Annihilation
Scénariste : Denis-Pierre Filippi
Dessinateur : Vincenzo Cucca
Editeur : Glénat
Genre : Science Fiction
Sortie : le 18 février 2026
Avis de l’éditeur :
Deux civilisations au bord du chaos Milla et Sylloë approchent de la Terre, bien décidées à découvrir pourquoi les Atils ont mis le berceau de l’Humanité en quarantaine. Pendant ce temps, Raylan, leader des Ecumeurs semble dérouler la partition d’un plan visant à l’annihilation des Atils. Le destin de ces deux peuples ne tient qu’à un fil, destin qui semble avoir été annoncé de longue date aux Atils par une sorte d’Oracle venant du futur…
Mon avis :
Depuis qu’elle est livrée à elle-même, la Terre n’est plus habitable. Toutefois, des sondes Atiles, avec pour mission de réguler les variabilités climatiques, continuent de fonctionner. Néanmoins, à environ 45°, les Atils sont responsables de la destruction du biotope naturel, conduisant de nombreux terriens vers la sortie, porteurs du sérum conduisant à la disparition de l’espèce. Pourtant, contrairement aux rumeurs, certains Atils, disposés à étudier tout comportement venant de l’humain, préféraient les laisser en vie dans un climat de prospérité entre les deux espèces.

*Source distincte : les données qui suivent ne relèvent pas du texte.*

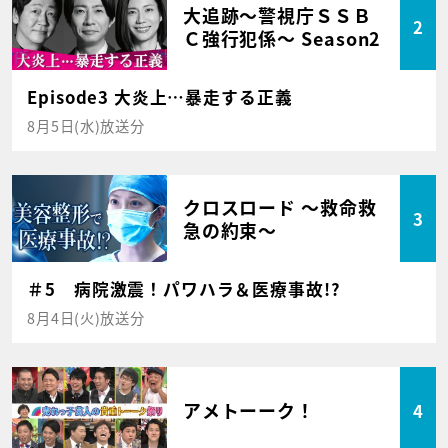
大追跡～警視庁ＳＳＢ
2
Ｃ強行犯係～ Season2
Episode3 大炎上…暴走する正義
8月5日(水)放送分
クロスロード ～救命救
3
急の約束～
＃5 病院激震！パワハラ＆医療事故!?
8月4日(火)放送分
アメトーーク！
4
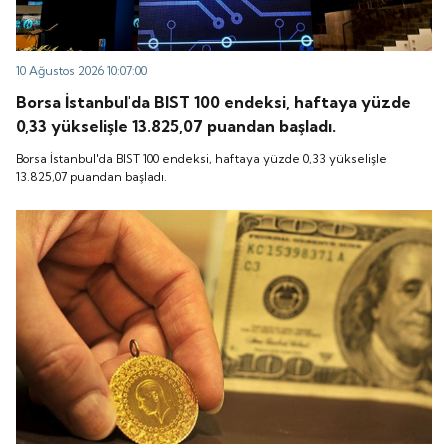
10 Ağustos 2026 10:07:00
Borsa İstanbul'da BIST 100 endeksi, haftaya yüzde
0,33 yükselişle 13.825,07 puandan başladı.
Borsa İstanbul'da BIST 100 endeksi, haftaya yüzde 0,33 yükselişle
13.825,07 puandan başladı.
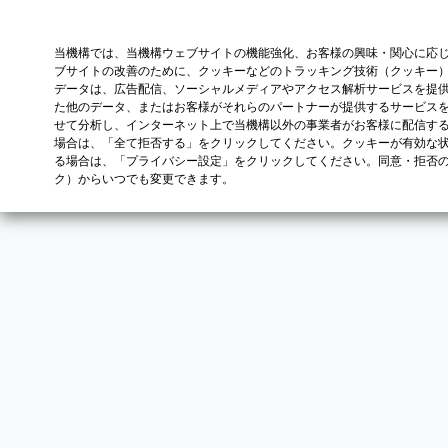
当機構では、当機構ウェブサイトの機能強化、お客様の興味・関心に応
ブサイトの改善のために、クッキーなどのトラッキング技術（クッキー
データは、広告配信、ソーシャルメディアやアクセス解析サービスを提
た他のデータ、またはお客様がそれらのパートナーが提供するサービス
せて分析し、インターネット上で当機構以外の事業者がお客様に配信す
場合は、「全て拒否する」をクリックしてください。クッキーが有効な状
る場合は、「プライバシー設定」をクリックしてください。同意・拒否
ク）からいつでも変更できます。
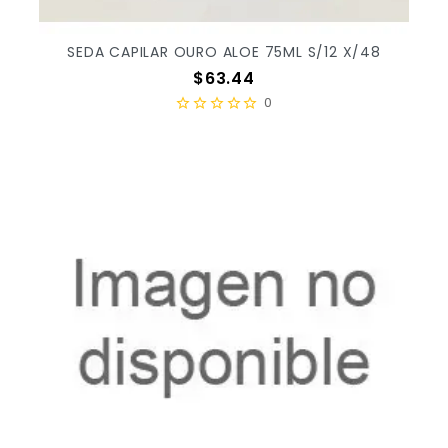
SEDA CAPILAR OURO ALOE 75ML S/12 X/48
Precio
$63.44
0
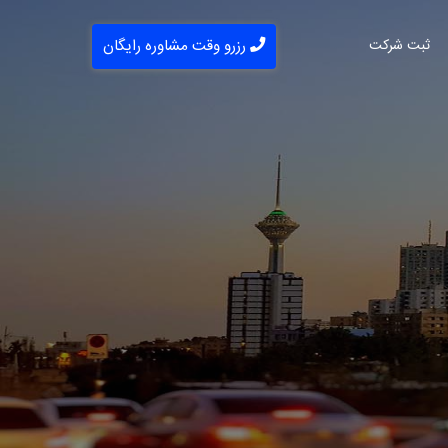
ثبت شرکت
رزرو وقت مشاوره رایگان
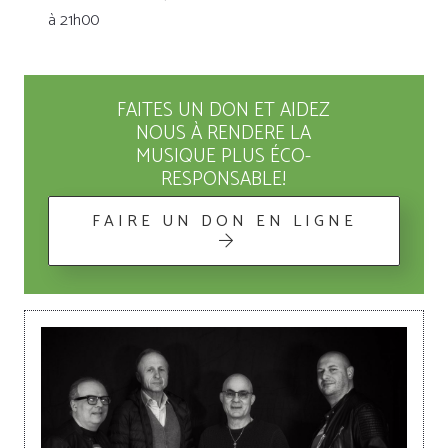
à 21h00
FAITES UN DON ET AIDEZ
NOUS À RENDERE LA
MUSIQUE PLUS ÉCO-
RESPONSABLE!
FAIRE UN DON EN LIGNE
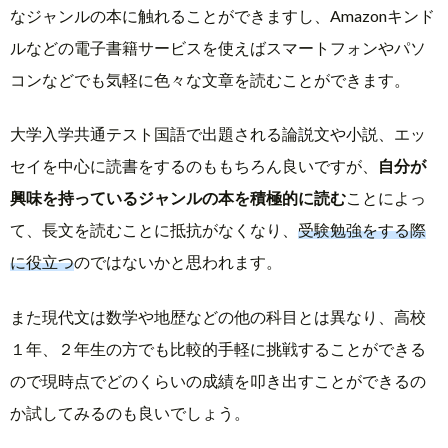
なジャンルの本に触れることができますし、Amazonキンド
ルなどの電子書籍サービスを使えばスマートフォンやパソ
コンなどでも気軽に色々な文章を読むことができます。
大学入学共通テスト国語で出題される論説文や小説、エッ
セイを中心に読書をするのももちろん良いですが、
自分が
興味を持っているジャンルの本を積極的に読む
ことによっ
て、長文を読むことに抵抗がなくなり、
受験勉強をする際
に役立つ
のではないかと思われます。
また現代文は数学や地歴などの他の科目とは異なり、高校
１年、２年生の方でも比較的手軽に挑戦することができる
ので現時点でどのくらいの成績を叩き出すことができるの
か試してみるのも良いでしょう。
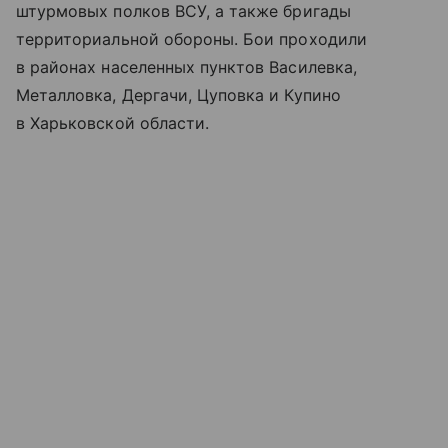
штурмовых полков ВСУ, а также бригады
территориальной обороны. Бои проходили
в районах населенных пунктов Василевка,
Металловка, Дергачи, Цуповка и Купино
в Харьковской области.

A des années lumières de la Terre, de nombreuses nefs pataugent et flottent dans les airs à l’abandon. Une enquête est menée car ces engins cachés par Raylan doivent sûrement aboutir à un indice. Mais une fois sur place, des drones de transport atiloides font leur apparition. Quant à Travis, le grand magicien capable de se rendre vers des dimensions parallèles, il s’invite sur différents champs de batailles d’une part en pleine période napoléonienne puis vers une étrange période médiévale truffée d’orcs agressifs.

Le schéma tactique employé pour la colonisation de cet univers imaginé par Denis-Pierre Filippi poursuit son chemin parsemé d’embuches. L’équipe de l’Agence formée d’unités d’élites se retrouve dans un nid d’organismes vivants, eux qui pensaient à tord qu’aucune forme n’avait survécu. A leur grande surprise, tous ces éléments ont servis de cobayes aux recherches supervisées par les équipes de Raylan pour analyser la fibre du symbiose végétal.
D’un point de vue graphique, Vincenzo Cucca crée de solides atouts avec un décor plutôt fascinant. Tout se veut particulièrement soigné dont certaines planches méritent un franc respect. C’est le cas notamment avec ces créatures lumineuses et riches en détails. Des créatures hybrides à la fois magnétisantes et souvent redoutables. Des racines bleutées, des restes de météorites zoomées à l’échelle pleine planche, un régal pour tout amateur de SF moderne pointilleuse.